Considering the United Nations Ruling on tenant eviction in Spain. We will not tolerate any more evictions!
On June 20th we learned that the United Nations Committee on Economic, Social and Cultural Rights (ESCR) stated that eviction of tenants without a housing alternative, under its current regulations, constitutes a violation of the Human Right to Adequate Housing. The Committee judged a case of eviction by termination of the rental contract of a room, taking place in 2013 in the district of Tetuán in Madrid (Spain), which ended with a family of four sleeping in a car. Neither the Municipal Social Services nor the Housing Institute of the Community of Madrid (IVIMA, by its Spanis acronym) nor the Court itself prevented the eviction; neither did they provide housing for a family unit with two children aged 1 and 3 years old at the time1.
In its conclusions, the United Nations declares a violation by the Spanish State, ordering the reparation of the damage caused to the family and urging the Government to put forward a plan of profound reform in the matters of rent and housing within a period of 6 months, as the Committee appreciates a situation of structural breach of rights. You may consult the ruling following this link (in Spanish):
The conclusions of the United Nations point to State responsibilities with implications for all of its government levels, from municipal social services, unable to attend something as basic as a family’s right to adequate housing, to the Congress of Deputies2, responsible for a procedural legislation that turns the courts into management offices for the housing market without even allowing judges to take into consideration the situation in which the people who are going to be evicted are left.
As we have denounced after hundreds of thousands of evictions since 2009, in Spain there is a structural violation of the Right to Housing enshrined in the Declaration of Human Rights and in the Spanish Constitution of 1978, with irreparable social damages for the most vulnerable sectors of society.
This horrific outlook of social emergency has led the Platform for People Affected by Mortgages. (PAH) and the housing movement in general to organize to stop thousands of forced evictions and recover thousands of empty apartments from financial institutions to turn them into homes. In doing this, we have verified that the struggle for the Right to Housing relates to people with mortgage, indebted, evicted, renting a house, working without fixed contract, squatting, inhabitants of self-constructed homes and homeless people, bringing us all together in the face of abuses of a ruthless housing market3.
In this regard, the victory of the Madrid family that has sued the State with the result of this legal sentence is also a victory for the whole movement. This reaffirms our reasons and makes civil disobedience campaigns (such as #StopDesahucios = StopEvictions, Obra Social to rehouse people in empty bank-owned apartments and others) and proposals to change unjust laws (such as Popular Legislative Initiatives and #LeyViviendaPAH = PAH Housing Law) more necessary than ever.

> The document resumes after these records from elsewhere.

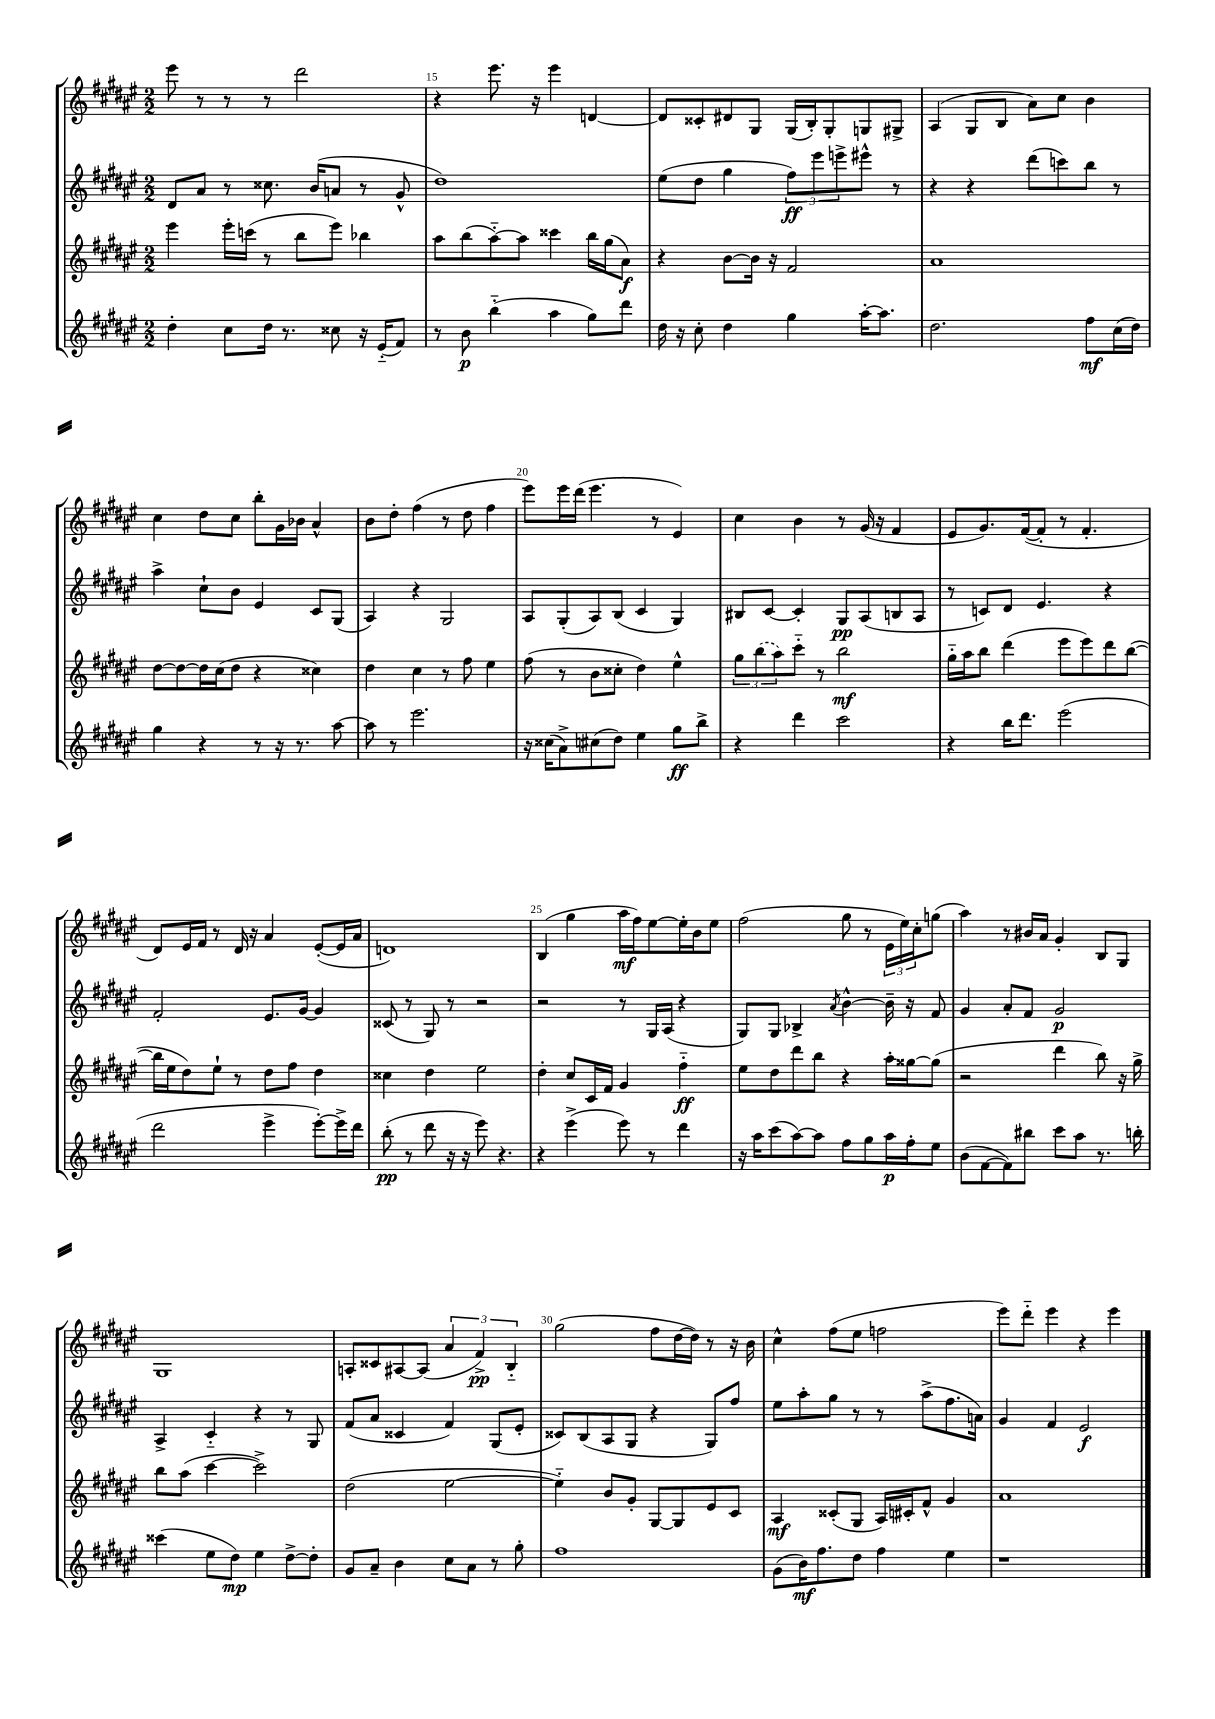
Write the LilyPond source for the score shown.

<<
\new StaffGroup <<
\new Staff = "s0" {
    \clef treble \key fis \major \numericTimeSignature \time 2/2
    eis'''8 r8 r8 r8 dis'''2 |
    r4 eis'''8. r16 eis'''4 d'4~ |
    d'8 cisis'8-. dis'8 gis8 gis16( b16-.) gis8-. g8 gis8-> |
    ais4( gis8 b8 ais'8) cis''8 b'4 |
    cis''4 dis''8 cis''8 b''8-. gis'16 bes'16 ais'4-^ |
    b'8 dis''8-. fis''4( r8 dis''8 fis''4 |
    eis'''8) eis'''16 dis'''16( eis'''4. r8 eis'4) |
    cis''4 b'4 r8 gis'16( r16 fis'4 |
    eis'8 gis'8.) fis'16~( fis'8-. r8 fis'4.-. |
    dis'8) eis'16 fis'16 r8 dis'16 r16 ais'4 eis'8~-.( eis'16 ais'16 |
    d'1) |
    b4( gis''4 ais''16\mf fis''16) eis''8~ eis''16-. b'16 eis''8 |
    fis''2( gis''8 r8 \tuplet 3/2 { eis'16 eis''16) cis''16-. } g''8( |
    ais''4) r8 bis'16 ais'16 gis'4-. b8 gis8 |
    gis1 |
    a8-. cisis'8 ais8~ ais8( \tuplet 3/2 { ais'4 fis'4->\pp) b4-_ } |
    gis''2( fis''8 dis''16~ dis''16) r8 r16 b'16 |
    cis''4-^ fis''8( eis''8 f''2 |
    eis'''8) dis'''8-_ eis'''4 r4 eis'''4 \bar "|." |
}
\new Staff = "s1" {
    \clef treble \key fis \major \numericTimeSignature \time 2/2
    dis'8 ais'8 r8 cisis''8. b'16( a'8 r8 gis'8-^ |
    dis''1) |
    eis''8( dis''8 gis''4 \tuplet 3/2 { fis''8\ff) eis'''8 e'''8-> } eis'''8-^ r8 |
    r4 r4 dis'''8( c'''8) b''8 r8 |
    ais''4-> cis''8-! b'8 eis'4 cis'8 gis8( |
    ais4) r4 gis2 |
    ais8 gis8-.( ais8) b8( cis'4 gis4) |
    bis8 cis'8~ cis'4-. gis8\pp ais8( b8 ais8 |
    r8 c'8) dis'8 eis'4. r4 |
    fis'2-. eis'8. gis'16~ gis'4 |
    cisis'8( r8 gis8) r8 r2 |
    r2 r8 gis16 ais16( r4 |
    gis8) gis8 bes4-> \acciaccatura { ais'8 } b'4~-^ b'16-- r16 fis'8 |
    gis'4 ais'8-. fis'8 gis'2\p |
    ais4-> cis'4-_ r4 r8 gis8 |
    fis'8( ais'8 cisis'4 fis'4) gis8( eis'8-. |
    cisis'8) b8( ais8 gis8 r4 gis8) fis''8 |
    eis''8 ais''8-. gis''8 r8 r8 ais''8->( fis''8. a'16) |
    gis'4 fis'4 eis'2\f \bar "|." |
}
\new Staff = "s2" {
    \clef treble \key fis \major \numericTimeSignature \time 2/2
    eis'''4 eis'''16-. c'''16( r8 b''8 eis'''8) bes''4 |
    ais''8 b''8( ais''8~-_) ais''8 cisis'''4 b''16 gis''16( ais'8\f) |
    r4 b'8~ b'16 r16 fis'2 |
    ais'1 |
    dis''8~ dis''8~ dis''16 cis''16( dis''8 r4 cisis''4) |
    dis''4 cis''4 r8 fis''8 eis''4 |
    fis''8( r8 b'8 cisis''8-. dis''4) eis''4-^ |
    \tuplet 3/2 { gis''8 \once \slurDashed b''8( ais''8) } cis'''8-_ r8 b''2\mf |
    gis''16-_ ais''16 b''8 dis'''4( eis'''8 eis'''8) dis'''8 b''8~( |
    b''16 eis''16 dis''8) eis''8-! r8 dis''8 fis''8 dis''4 |
    cisis''4 dis''4 eis''2 |
    dis''4-. cis''8 cis'16 fis'16 gis'4 fis''4-_\ff |
    eis''8 dis''8 dis'''8 b''8 r4 ais''16-. gisis''16~ gisis''8( |
    r2 dis'''4 b''8) r16 gis''16-> |
    b''8 ais''8( cis'''4~ cis'''2->) |
    dis''2( eis''2~ |
    eis''4-_) b'8 gis'8-. gis8~ gis8 eis'8 cis'8 |
    ais4\mf cisis'8-.( gis8 ais16) cis'16-. fis'8-^ gis'4 |
    ais'1 \bar "|." |
}
\new Staff = "s3" {
    \clef treble \key fis \major \numericTimeSignature \time 2/2
    dis''4-. cis''8 dis''16 r8. cisis''8 r16 eis'16-_( fis'8) |
    r8 b'8\p b''4-_( ais''4 gis''8) dis'''8 |
    dis''16 r16 cis''8-. dis''4 gis''4 ais''16~-. ais''8. |
    dis''2. fis''8\mf cis''16( dis''16) |
    gis''4 r4 r8 r16 r8. ais''8~ |
    ais''8 r8 eis'''2. |
    r16 cisis''16( ais'8->) cis''8( dis''8) eis''4 gis''8\ff b''8-> |
    r4 dis'''4 cis'''2 |
    r4 b''16 dis'''8. eis'''2( |
    dis'''2 eis'''4-> eis'''8~-.) eis'''16-> dis'''16 |
    b''8-.\pp( r8 dis'''8 r16 r16 eis'''8) r4. |
    r4 eis'''4->( eis'''8) r8 dis'''4 |
    r16 ais''16 cis'''8( ais''8~) ais''8 fis''8 gis''8 ais''16\p fis''16-. eis''8 |
    b'8( fis'8~ fis'8) bis''8 cis'''8 ais''8 r8. b''16-. |
    cisis'''4( eis''8 dis''8\mp) eis''4 dis''8~-> dis''8-. |
    gis'8 ais'8-- b'4 cis''8 ais'8 r8 gis''8-. |
    fis''1 |
    gis'8( b'16\mf) fis''8. dis''8 fis''4 eis''4 |
    r1 \bar "|." |
}
>>
>>
\layout { \context { \Score currentBarNumber = #14 \override BarNumber.break-visibility = ##(#f #t #t) barNumberVisibility = #(every-nth-bar-number-visible 5) } }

Our proposal for a Housing Law that includes several of the United Nations recommendations will be discussed in Congress in September. In this context, the PAH will demand that all congressmen and congresswomen take a stand on compliance with Human Rights in housing, as we have demanded every day in the streets for the past eight years.
We will not put up with more violations of Human Rights,
We will not tolerate any further evictions!
Platform for People Affected by Mortgages., July 6, 2017.
1 The UN points out as particularly glaring the inaction of Madrid’s autonomic authorities, which claimed lack of enough housing to protect this family (and thousands of others also evicted in the region), while at the same time public housing was sold to international capital vulture funds. See ruling, paragraph 17.
2 Constitutional body representing the Spanish people.
3 The Spanish government claimed via its representative in front of the United Nations that rental contracts among individuals are extraneous to the State’s responsibility, which may not interfere in “private” business. The Spanish government denied as well any wrongdoing, going so far as to claim that the rental market is not subjected to international Human Rights law.